Dataset entries

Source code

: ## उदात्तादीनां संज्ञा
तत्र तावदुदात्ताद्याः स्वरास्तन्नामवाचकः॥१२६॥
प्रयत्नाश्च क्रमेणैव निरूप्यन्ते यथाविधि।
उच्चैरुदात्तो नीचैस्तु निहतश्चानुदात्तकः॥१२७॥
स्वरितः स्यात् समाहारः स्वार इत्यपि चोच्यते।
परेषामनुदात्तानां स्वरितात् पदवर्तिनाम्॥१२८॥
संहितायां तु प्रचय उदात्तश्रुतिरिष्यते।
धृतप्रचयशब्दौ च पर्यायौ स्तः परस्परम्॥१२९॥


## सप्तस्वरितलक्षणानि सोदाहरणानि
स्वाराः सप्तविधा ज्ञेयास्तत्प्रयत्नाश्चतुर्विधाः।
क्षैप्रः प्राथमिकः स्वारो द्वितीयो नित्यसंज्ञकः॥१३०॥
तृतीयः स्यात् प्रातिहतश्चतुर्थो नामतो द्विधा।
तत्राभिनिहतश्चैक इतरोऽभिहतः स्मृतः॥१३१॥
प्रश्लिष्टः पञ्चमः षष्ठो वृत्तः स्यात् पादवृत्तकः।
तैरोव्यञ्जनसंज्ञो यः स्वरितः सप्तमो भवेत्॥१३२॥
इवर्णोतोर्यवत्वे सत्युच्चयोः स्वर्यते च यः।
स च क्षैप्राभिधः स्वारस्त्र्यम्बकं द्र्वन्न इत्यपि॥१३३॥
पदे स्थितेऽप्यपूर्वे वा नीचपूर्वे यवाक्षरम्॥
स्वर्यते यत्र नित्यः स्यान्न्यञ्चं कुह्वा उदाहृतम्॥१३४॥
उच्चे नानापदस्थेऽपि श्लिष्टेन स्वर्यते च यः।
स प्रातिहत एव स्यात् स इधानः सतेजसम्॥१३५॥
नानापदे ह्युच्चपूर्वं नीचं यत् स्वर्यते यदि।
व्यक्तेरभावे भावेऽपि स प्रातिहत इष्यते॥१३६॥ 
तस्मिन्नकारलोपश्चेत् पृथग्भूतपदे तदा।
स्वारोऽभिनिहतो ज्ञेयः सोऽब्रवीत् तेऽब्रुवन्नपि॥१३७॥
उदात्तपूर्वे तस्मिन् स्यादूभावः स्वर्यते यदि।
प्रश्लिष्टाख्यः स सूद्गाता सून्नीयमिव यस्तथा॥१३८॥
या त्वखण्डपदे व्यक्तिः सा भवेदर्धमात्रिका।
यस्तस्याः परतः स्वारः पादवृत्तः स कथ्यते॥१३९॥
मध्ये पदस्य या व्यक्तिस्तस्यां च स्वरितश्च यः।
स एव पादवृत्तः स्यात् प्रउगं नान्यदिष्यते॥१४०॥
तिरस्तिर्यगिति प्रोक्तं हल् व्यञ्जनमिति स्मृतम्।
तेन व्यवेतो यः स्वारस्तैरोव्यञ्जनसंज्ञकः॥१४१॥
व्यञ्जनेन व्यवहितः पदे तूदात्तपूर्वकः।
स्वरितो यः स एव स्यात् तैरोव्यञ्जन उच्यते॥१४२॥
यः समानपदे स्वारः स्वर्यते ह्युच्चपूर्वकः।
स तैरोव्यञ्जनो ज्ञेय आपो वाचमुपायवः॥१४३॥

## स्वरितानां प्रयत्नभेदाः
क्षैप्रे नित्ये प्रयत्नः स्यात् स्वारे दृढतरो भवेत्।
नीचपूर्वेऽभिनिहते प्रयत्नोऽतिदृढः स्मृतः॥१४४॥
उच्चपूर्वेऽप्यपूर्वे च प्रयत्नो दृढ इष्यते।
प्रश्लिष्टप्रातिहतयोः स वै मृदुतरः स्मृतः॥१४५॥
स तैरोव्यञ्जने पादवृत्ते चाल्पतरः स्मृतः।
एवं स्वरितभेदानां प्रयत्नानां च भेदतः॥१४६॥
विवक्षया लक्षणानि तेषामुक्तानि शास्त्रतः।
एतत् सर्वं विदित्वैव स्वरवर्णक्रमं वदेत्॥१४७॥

# Directions
When answering, write out each of the lines above exactly as given.

# Written reply
Source code

: ## उदात्तादीनां संज्ञा
तत्र तावदुदात्ताद्याः स्वरास्तन्नामवाचकः॥१२६॥
प्रयत्नाश्च क्रमेणैव निरूप्यन्ते यथाविधि।
उच्चैरुदात्तो नीचैस्तु निहतश्चानुदात्तकः॥१२७॥
स्वरितः स्यात् समाहारः स्वार इत्यपि चोच्यते।
परेषामनुदात्तानां स्वरितात् पदवर्तिनाम्॥१२८॥
संहितायां तु प्रचय उदात्तश्रुतिरिष्यते।
धृतप्रचयशब्दौ च पर्यायौ स्तः परस्परम्॥१२९॥


## सप्तस्वरितलक्षणानि सोदाहरणानि
स्वाराः सप्तविधा ज्ञेयास्तत्प्रयत्नाश्चतुर्विधाः।
क्षैप्रः प्राथमिकः स्वारो द्वितीयो नित्यसंज्ञकः॥१३०॥
तृतीयः स्यात् प्रातिहतश्चतुर्थो नामतो द्विधा।
तत्राभिनिहतश्चैक इतरोऽभिहतः स्मृतः॥१३१॥
प्रश्लिष्टः पञ्चमः षष्ठो वृत्तः स्यात् पादवृत्तकः।
तैरोव्यञ्जनसंज्ञो यः स्वरितः सप्तमो भवेत्॥१३२॥
इवर्णोतोर्यवत्वे सत्युच्चयोः स्वर्यते च यः।
स च क्षैप्राभिधः स्वारस्त्र्यम्बकं द्र्वन्न इत्यपि॥१३३॥
पदे स्थितेऽप्यपूर्वे वा नीचपूर्वे यवाक्षरम्॥
स्वर्यते यत्र नित्यः स्यान्न्यञ्चं कुह्वा उदाहृतम्॥१३४॥
उच्चे नानापदस्थेऽपि श्लिष्टेन स्वर्यते च यः।
स प्रातिहत एव स्यात् स इधानः सतेजसम्॥१३५॥
नानापदे ह्युच्चपूर्वं नीचं यत् स्वर्यते यदि।
व्यक्तेरभावे भावेऽपि स प्रातिहत इष्यते॥१३६॥ 
तस्मिन्नकारलोपश्चेत् पृथग्भूतपदे तदा।
स्वारोऽभिनिहतो ज्ञेयः सोऽब्रवीत् तेऽब्रुवन्नपि॥१३७॥
उदात्तपूर्वे तस्मिन् स्यादूभावः स्वर्यते यदि।
प्रश्लिष्टाख्यः स सूद्गाता सून्नीयमिव यस्तथा॥१३८॥
या त्वखण्डपदे व्यक्तिः सा भवेदर्धमात्रिका।
यस्तस्याः परतः स्वारः पादवृत्तः स कथ्यते॥१३९॥
मध्ये पदस्य या व्यक्तिस्तस्यां च स्वरितश्च यः।
स एव पादवृत्तः स्यात् प्रउगं नान्यदिष्यते॥१४०॥
तिरस्तिर्यगिति प्रोक्तं हल् व्यञ्जनमिति स्मृतम्।
तेन व्यवेतो यः स्वारस्तैरोव्यञ्जनसंज्ञकः॥१४१॥
व्यञ्जनेन व्यवहितः पदे तूदात्तपूर्वकः।
स्वरितो यः स एव स्यात् तैरोव्यञ्जन उच्यते॥१४२॥
यः समानपदे स्वारः स्वर्यते ह्युच्चपूर्वकः।
स तैरोव्यञ्जनो ज्ञेय आपो वाचमुपायवः॥१४३॥

## स्वरितानां प्रयत्नभेदाः
क्षैप्रे नित्ये प्रयत्नः स्यात् स्वारे दृढतरो भवेत्।
नीचपूर्वेऽभिनिहते प्रयत्नोऽतिदृढः स्मृतः॥१४४॥
उच्चपूर्वेऽप्यपूर्वे च प्रयत्नो दृढ इष्यते।
प्रश्लिष्टप्रातिहतयोः स वै मृदुतरः स्मृतः॥१४५॥
स तैरोव्यञ्जने पादवृत्ते चाल्पतरः स्मृतः।
एवं स्वरितभेदानां प्रयत्नानां च भेदतः॥१४६॥
विवक्षया लक्षणानि तेषामुक्तानि शास्त्रतः।
एतत् सर्वं विदित्वैव स्वरवर्णक्रमं वदेत्॥१४७॥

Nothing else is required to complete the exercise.